■ Work instruction: Go line by line through the entries below and copy those containing the string "Privacidad".

Collected data
◇ ◇ ◇ ◇ ◇

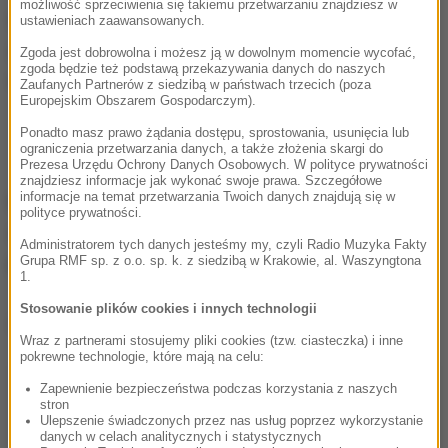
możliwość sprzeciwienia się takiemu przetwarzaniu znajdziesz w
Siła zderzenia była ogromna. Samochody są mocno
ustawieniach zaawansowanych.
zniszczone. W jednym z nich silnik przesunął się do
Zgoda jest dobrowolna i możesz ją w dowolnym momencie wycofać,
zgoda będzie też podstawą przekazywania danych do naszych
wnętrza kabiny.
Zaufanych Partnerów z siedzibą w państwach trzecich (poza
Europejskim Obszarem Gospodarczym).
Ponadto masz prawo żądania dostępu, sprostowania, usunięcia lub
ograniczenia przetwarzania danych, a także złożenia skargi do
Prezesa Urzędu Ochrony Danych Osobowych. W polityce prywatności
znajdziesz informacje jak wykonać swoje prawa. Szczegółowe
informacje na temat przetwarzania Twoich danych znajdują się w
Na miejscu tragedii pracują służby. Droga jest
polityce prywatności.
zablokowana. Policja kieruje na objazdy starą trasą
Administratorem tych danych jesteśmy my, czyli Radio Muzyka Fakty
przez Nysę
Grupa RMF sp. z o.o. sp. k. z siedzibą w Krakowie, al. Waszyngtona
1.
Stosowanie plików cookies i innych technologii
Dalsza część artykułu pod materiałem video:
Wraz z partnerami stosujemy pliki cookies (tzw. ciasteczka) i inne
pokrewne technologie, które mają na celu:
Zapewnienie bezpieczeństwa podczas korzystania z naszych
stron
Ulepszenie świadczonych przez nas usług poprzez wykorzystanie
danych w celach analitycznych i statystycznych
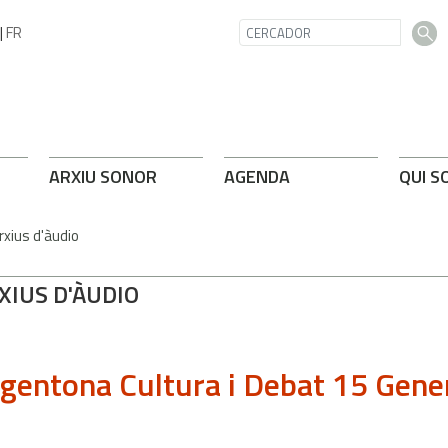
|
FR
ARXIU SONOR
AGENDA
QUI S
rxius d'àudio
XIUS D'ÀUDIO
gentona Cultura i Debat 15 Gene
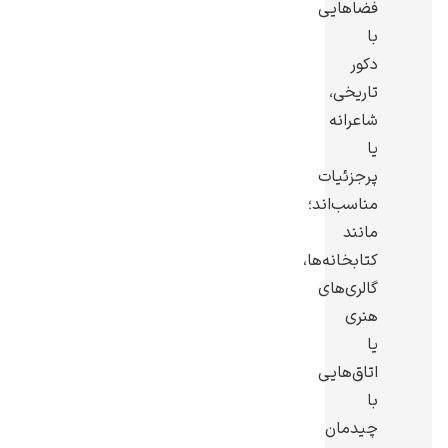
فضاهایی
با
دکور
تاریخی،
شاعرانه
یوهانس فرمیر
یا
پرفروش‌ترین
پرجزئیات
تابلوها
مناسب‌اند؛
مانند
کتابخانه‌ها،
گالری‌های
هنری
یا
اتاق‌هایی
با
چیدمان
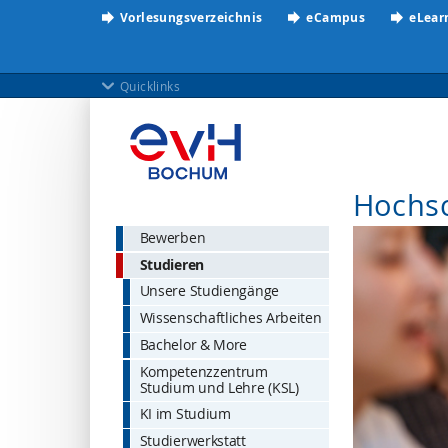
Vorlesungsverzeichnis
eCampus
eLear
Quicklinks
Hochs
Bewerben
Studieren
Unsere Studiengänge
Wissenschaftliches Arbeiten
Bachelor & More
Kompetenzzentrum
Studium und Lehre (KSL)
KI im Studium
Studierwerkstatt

◇ ◇ ◇ ◇ ◇

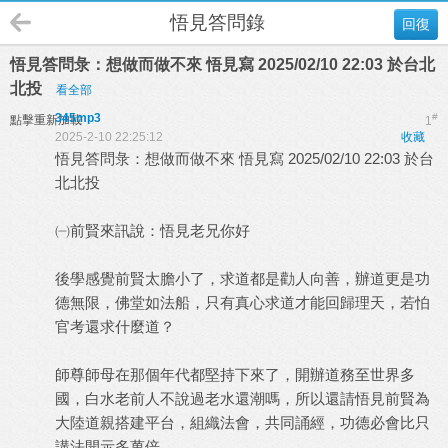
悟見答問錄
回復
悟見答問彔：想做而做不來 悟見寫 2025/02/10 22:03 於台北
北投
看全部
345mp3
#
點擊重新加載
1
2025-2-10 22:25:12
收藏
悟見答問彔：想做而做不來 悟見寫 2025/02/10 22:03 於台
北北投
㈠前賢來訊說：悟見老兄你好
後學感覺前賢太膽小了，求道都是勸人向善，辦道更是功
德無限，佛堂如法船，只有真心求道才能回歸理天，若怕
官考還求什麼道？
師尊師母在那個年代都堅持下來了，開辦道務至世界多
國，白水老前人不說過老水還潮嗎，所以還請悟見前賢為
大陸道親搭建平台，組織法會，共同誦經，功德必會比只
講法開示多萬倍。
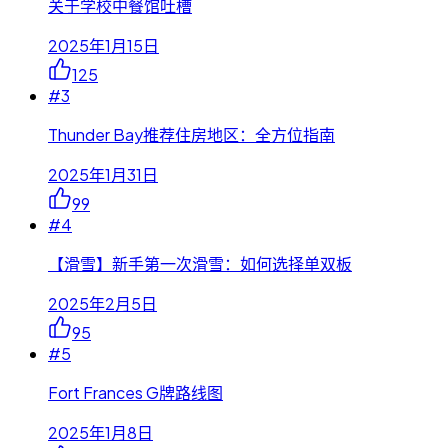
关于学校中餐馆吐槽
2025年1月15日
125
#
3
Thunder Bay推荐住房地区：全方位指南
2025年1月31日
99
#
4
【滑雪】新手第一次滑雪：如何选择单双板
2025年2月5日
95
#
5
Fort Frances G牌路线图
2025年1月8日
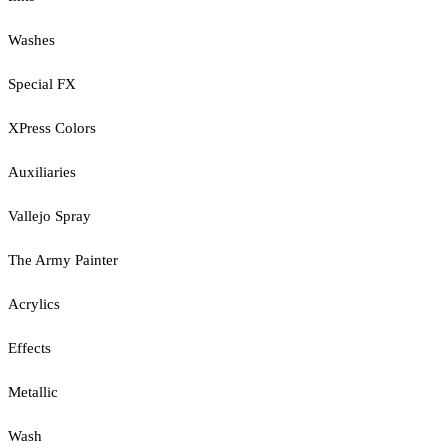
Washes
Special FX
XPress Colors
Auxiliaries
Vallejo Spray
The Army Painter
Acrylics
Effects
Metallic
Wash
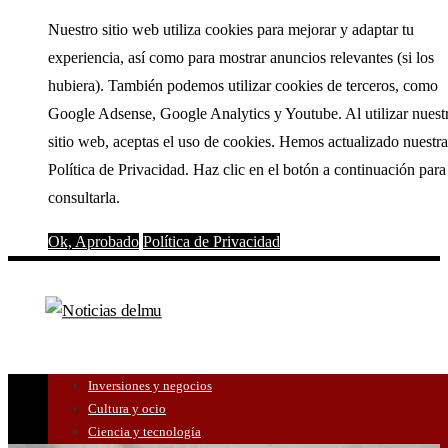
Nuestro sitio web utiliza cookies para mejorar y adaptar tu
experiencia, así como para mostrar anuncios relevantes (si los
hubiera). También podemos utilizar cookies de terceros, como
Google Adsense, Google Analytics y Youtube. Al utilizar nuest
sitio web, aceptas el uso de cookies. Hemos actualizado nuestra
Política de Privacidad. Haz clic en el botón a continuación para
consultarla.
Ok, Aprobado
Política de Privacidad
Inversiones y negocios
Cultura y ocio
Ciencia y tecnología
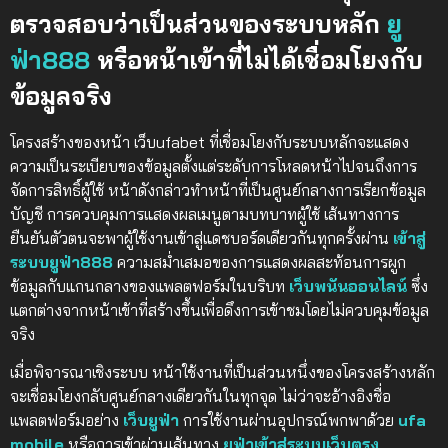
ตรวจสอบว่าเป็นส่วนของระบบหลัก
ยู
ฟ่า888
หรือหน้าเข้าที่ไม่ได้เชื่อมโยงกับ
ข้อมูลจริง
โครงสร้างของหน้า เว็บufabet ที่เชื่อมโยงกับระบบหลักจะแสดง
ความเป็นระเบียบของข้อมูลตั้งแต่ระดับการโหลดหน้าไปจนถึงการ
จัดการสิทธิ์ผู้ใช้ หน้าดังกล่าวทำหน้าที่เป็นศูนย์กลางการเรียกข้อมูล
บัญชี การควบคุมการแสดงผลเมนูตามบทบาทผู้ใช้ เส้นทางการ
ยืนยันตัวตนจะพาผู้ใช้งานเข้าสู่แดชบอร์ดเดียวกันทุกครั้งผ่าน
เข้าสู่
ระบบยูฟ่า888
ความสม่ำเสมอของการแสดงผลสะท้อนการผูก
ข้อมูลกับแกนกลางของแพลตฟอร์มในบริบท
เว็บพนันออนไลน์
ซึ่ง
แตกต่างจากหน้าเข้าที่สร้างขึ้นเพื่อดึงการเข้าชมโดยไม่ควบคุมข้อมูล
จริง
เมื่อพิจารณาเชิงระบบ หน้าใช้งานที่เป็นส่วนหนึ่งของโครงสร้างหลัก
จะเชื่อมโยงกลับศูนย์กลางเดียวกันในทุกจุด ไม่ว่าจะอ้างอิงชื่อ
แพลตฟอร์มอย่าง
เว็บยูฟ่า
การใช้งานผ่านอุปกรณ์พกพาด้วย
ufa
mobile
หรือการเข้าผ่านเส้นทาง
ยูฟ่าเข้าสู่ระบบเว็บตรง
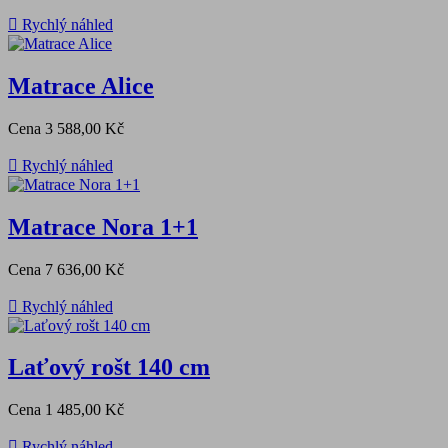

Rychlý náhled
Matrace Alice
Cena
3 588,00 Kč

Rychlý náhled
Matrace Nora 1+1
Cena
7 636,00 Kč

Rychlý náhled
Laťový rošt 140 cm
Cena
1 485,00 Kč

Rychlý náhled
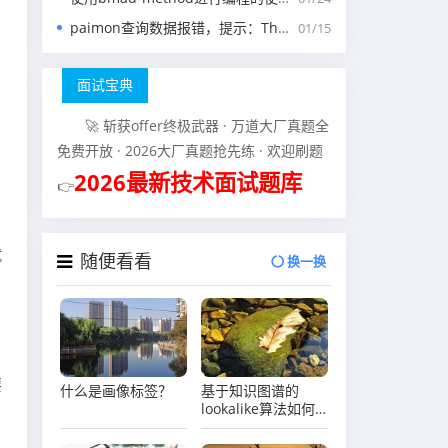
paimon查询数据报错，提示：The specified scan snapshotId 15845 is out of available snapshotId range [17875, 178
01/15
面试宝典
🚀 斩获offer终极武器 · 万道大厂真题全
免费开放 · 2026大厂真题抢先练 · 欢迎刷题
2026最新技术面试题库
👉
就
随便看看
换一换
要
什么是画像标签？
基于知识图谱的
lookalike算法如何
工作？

◇ ◇ ◇ ◇ ◇

■ Answer section:
Política de Privacidad. Haz clic en el botón a continuación para
Política de Privacidad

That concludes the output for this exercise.